Je pris ma tasse et alla m’assoir dehors. Il m’avait explosé en une réplique.

 

A tantôt.

 

 

 



[1] *mange-disque mɑ̃ʒ.disk masculin :  Électrophone presque entièrement fermé, dans lequel une fente permet d’introduire un disque vinyle, habituellement de 17 cm. L’appareil lit le disque, et l’éjecte ensuite. Objet devenu “collector’s item” depuis la disparition du disque, et à fortiori des “45 tours”.

 

[2] croivent : ça s’entend, oui oui.

 

[3] bicou : Un sobriquet très employé à Marseille. À l’origine le bicou désignait en provençal le robinet d’où coulait l’eau de la fontaine, ou le pénis. On a appelé ensuite bicou un petit garçon, ce qui rapproche ce mot d’autres mots français tels que zizi, kiki, bitonio et comme eux il a suivi la même évolution pour désigner un petit objet qui fait saillie ou qui dépasse (comme les petits boutons qui permettent l’ouverture des portes de voitures), en général. L’emphase sur l’accent tonique en première syllabe s’impose pour qui ne veut pas fader.

 

[4] fade : provient du verbe fader (intransitif). Rien à voir avec se fader. Ici fader signifie passer pour un imbécile, craindre, boquer… Le fade (boc) est l’ultime humiliation quand on est écolier, adolescent ou adulte.

 

[5] vomi : placer l’accent tonique sur le O.

 

[6] froc : Étymologie : De l’ancien bas vieux-francique hrokk (« habit ») et apparenté à l’allemand Rock (« tunique, casaque, jupe, vestion »), à l’ancien français froche (« froc ») et rochet (« blouse, casaque »). Le sens intrinsèque de « vêtement masculin », peut convenir pour celui de « culotte », mais a pu être influencé par l’anglais frock (« habit d’homme ») qui donne également frac. La première signification de froc est “globalement” une soutane, et par extension (en argot) le pantalon.

 

[7] Peni-flow : De penis et to flow (couler vers). Un nombre incalculable d’appellations a été trouvé pour cette invention. Des académiciens de tous les pays ont dû se réunir pour trancher en faveur de l’heureuse appellation élue. Cela aura pris de longues semaines de réflexion, consommé des milliers de feutres et tableaux Velleda. L’ONU a dû prêter ses amphithéâtres pour l’occasion. Peni-flow est donc le résultat, SIC !  Il s’agit, pour les mecs donc, d’une sorte de préservatif permanent avec un tube raccordé à une poche.

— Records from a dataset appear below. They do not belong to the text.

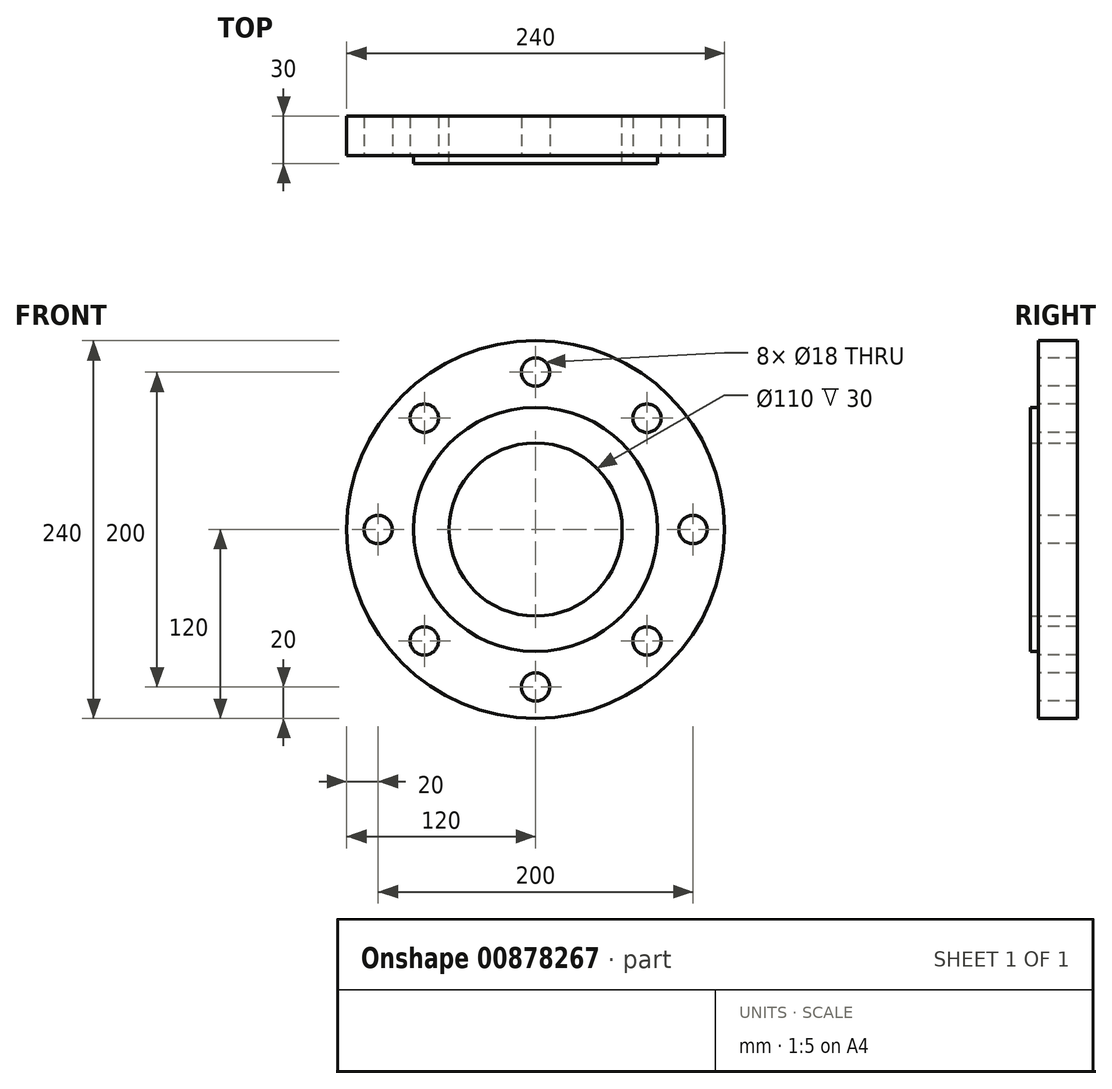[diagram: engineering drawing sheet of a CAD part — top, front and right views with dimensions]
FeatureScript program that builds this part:
annotation { "Feature Type Name" : "Feature", "Feature Type Description" : "" }
export const myFeature = defineFeature(function(context is Context, id is Id, definition is map)
    precondition{}
    {
        {
            var Q0;
            Q0=qCreatedBy(makeId("Front.planeOp"),FACE);
            var sketch = newSketch(context, id + "F0", { "sketchPlane" : qUnion([Q0])});
            skCircle(sketch, "E0", {"center": v(0, 0) * mm, "radius": 55 * mm});
            skCircle(sketch, "E1", {"center": v(0, 0) * mm, "radius": 120 * mm});
            skSolve(sketch);
        }
        {
            var Q0;
            Q0=makeQuery(id+"F0.imprint","IMPRINT",FACE,{"disambiguationData":[TD([[makeQuery(id+"F0.imprint","IMPRINT",EDGE,{"derivedFrom":sQuery(id+"F0.wireOp",EDGE,"E0")}),-1.0]])]});
            extrude(context, id + "F1", {"entities" : qUnion([Q0]), "depth" : 25 * mm, "offsetDistance" : 25 * mm});
        }
        {
            var Q0;
            Q0=makeQuery(id+"F1.opExtrude","CAP_FACE",FACE,{"disambiguationData":[OSD([sQuery(id+"F0.wireOp",EDGE,"E0"),sQuery(id+"F0.wireOp",EDGE,"E1")])],"isStart":false});
            var sketch = newSketch(context, id + "F2", { "sketchPlane" : qUnion([Q0])});
            skCircle(sketch, "E2", {"center": v(0, 0) * mm, "radius": 100 * mm});
            skSolve(sketch);
        }
        {
            var Q0;
            Q0=makeQuery(id+"F2.imprint","IMPRINT",FACE,{"disambiguationData":[TD([[makeQuery(id+"F2.imprint","IMPRINT",EDGE,{"derivedFrom":sQuery(id+"F2.wireOp",EDGE,"E2")}),-1.0]])]});
            var sketch = newSketch(context, id + "F3", { "sketchPlane" : qUnion([Q0])});
            skCircle(sketch, "E3", {"center": v(0, 100) * mm, "radius": 9 * mm});
            skCircle(sketch, "E4.1.0", {"center": v(-70.71, 70.71) * mm, "radius": 9 * mm});
            skCircle(sketch, "E4.2.0", {"center": v(-100, 0) * mm, "radius": 9 * mm});
            skCircle(sketch, "E4.3.0", {"center": v(-70.71, -70.71) * mm, "radius": 9 * mm});
            skCircle(sketch, "E4.4.0", {"center": v(0, -100) * mm, "radius": 9 * mm});
            skCircle(sketch, "E4.5.0", {"center": v(70.71, -70.71) * mm, "radius": 9 * mm});
            skCircle(sketch, "E4.6.0", {"center": v(100, 0) * mm, "radius": 9 * mm});
            skCircle(sketch, "E4.7.0", {"center": v(70.71, 70.71) * mm, "radius": 9 * mm});
            skPoint(sketch, "E4.center", {"position": v(0, 0) * mm});
            skSolve(sketch);
        }
        {
            var Q0;
            Q0 = qSketchRegion(id + "F3", true);
            extrude(context, id + "F4", {"entities" : qUnion([Q0]), "operationType" : NewBodyOperationType.REMOVE, "oppositeDirection" : true, "depth" : 25 * mm, "offsetDistance" : 25 * mm});
        }
        {
            var Q0;
            Q0=makeQuery(id+"F2.imprint","IMPRINT",FACE,{"disambiguationData":[TD([[makeQuery(id+"F2.imprint","IMPRINT",EDGE,{"derivedFrom":sQuery(id+"F2.wireOp",EDGE,"E2")}),1.0]])]});
            var sketch = newSketch(context, id + "F5", { "sketchPlane" : qUnion([Q0])});
            skCircle(sketch, "E5", {"center": v(0, 0) * mm, "radius": 77.5 * mm});
            skCircle(sketch, "E6", {"center": v(0, 0) * mm, "radius": 55 * mm});
            skSolve(sketch);
        }
        {
            var Q0;
            Q0=makeQuery(id+"F5.imprint","IMPRINT",FACE,{"disambiguationData":[TD([[makeQuery(id+"F5.imprint","IMPRINT",EDGE,{"derivedFrom":sQuery(id+"F5.wireOp",EDGE,"E5")}),1.0]])]});
            extrude(context, id + "F6", {"entities" : qUnion([Q0]), "operationType" : NewBodyOperationType.ADD, "depth" : 5 * mm, "offsetDistance" : 25 * mm});
        }
    });
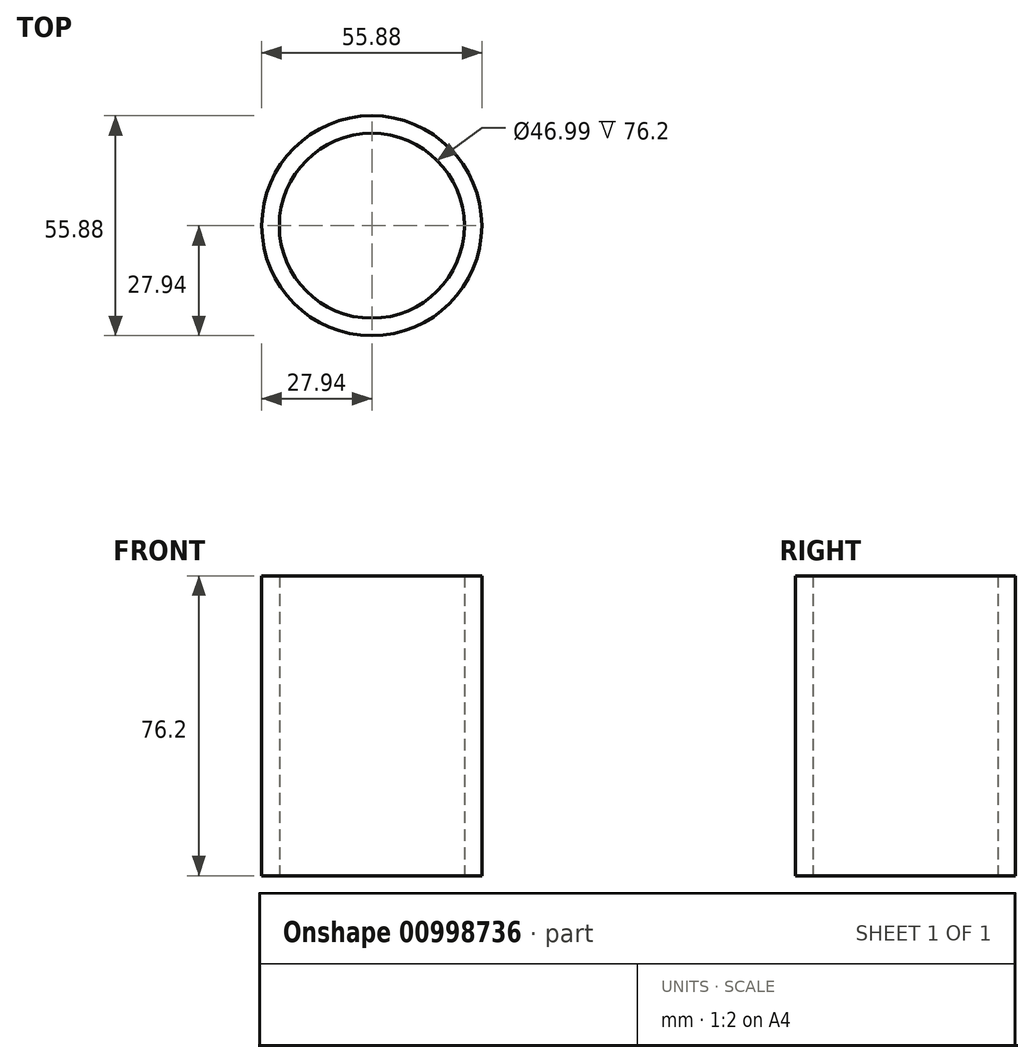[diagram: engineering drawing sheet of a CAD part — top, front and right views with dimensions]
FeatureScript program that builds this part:
annotation { "Feature Type Name" : "Feature", "Feature Type Description" : "" }
export const myFeature = defineFeature(function(context is Context, id is Id, definition is map)
    precondition{}
    {
        {
            var Q0;
            Q0=qCreatedBy(makeId("Top.planeOp"),FACE);
            var sketch = newSketch(context, id + "F0", { "sketchPlane" : qUnion([Q0])});
            skCircle(sketch, "E0", {"center": v(0, 0) * mm, "radius": 23.5 * mm});
            skCircle(sketch, "E1", {"center": v(0, 0) * mm, "radius": 27.94 * mm});
            skSolve(sketch);
        }
        {
            var Q0;
            Q0 = qSketchRegion(id + "F0", true);
            extrude(context, id + "F1", {"entities" : qUnion([Q0]), "depth" : 76.2 * mm, "offsetDistance" : 25.4 * mm});
        }
    });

Tu te promène avec ton sac de pisse, c’est Byzance… (sens figuré : symbole de l’opulence).

 

[8] Figurez-vous qu’il existe un recensement de la population mondiale dont le critère est la la longueur du chibre. C’est Pit qui m’a appris ça (toujours citer les sources, surtout là…). Les Congolais ont les plus grosses. Mesdames, mesdemoiselles, vous voilà prévenues.

 

[9] Lorsque j’avais encore l’usage de mes bras, j’aimais bien plonger cet aspirateur dans le gobelet de flotte dès que le dentiste avait le dos tourné, pour lui faire croire qu’il avait oublié de le remplir. Le plus dur c’était de ne pas rire après. Un sketch de Mr. Bean, grandiose.

 

[10] ensuqué : Du provençal ensuca = endormi, étourdi.

 

[11] la sphaigne : plante type mousse que Vania avait “découvert” en 1995 pour l’intégrer dans des serviettes hygiéniques. A force de ridiculiser cette trouvaille nous nous souvenons tous de cette plante.

 

[12] maraver verbe transitif. Battre, frapper, taper. La variante (utilisée ici) est marave.

 

[13] brousse : blague, plaisanterie. Etymologie inconnue, terme probablement inventé et employé par les disciples de Rénéric le Grand.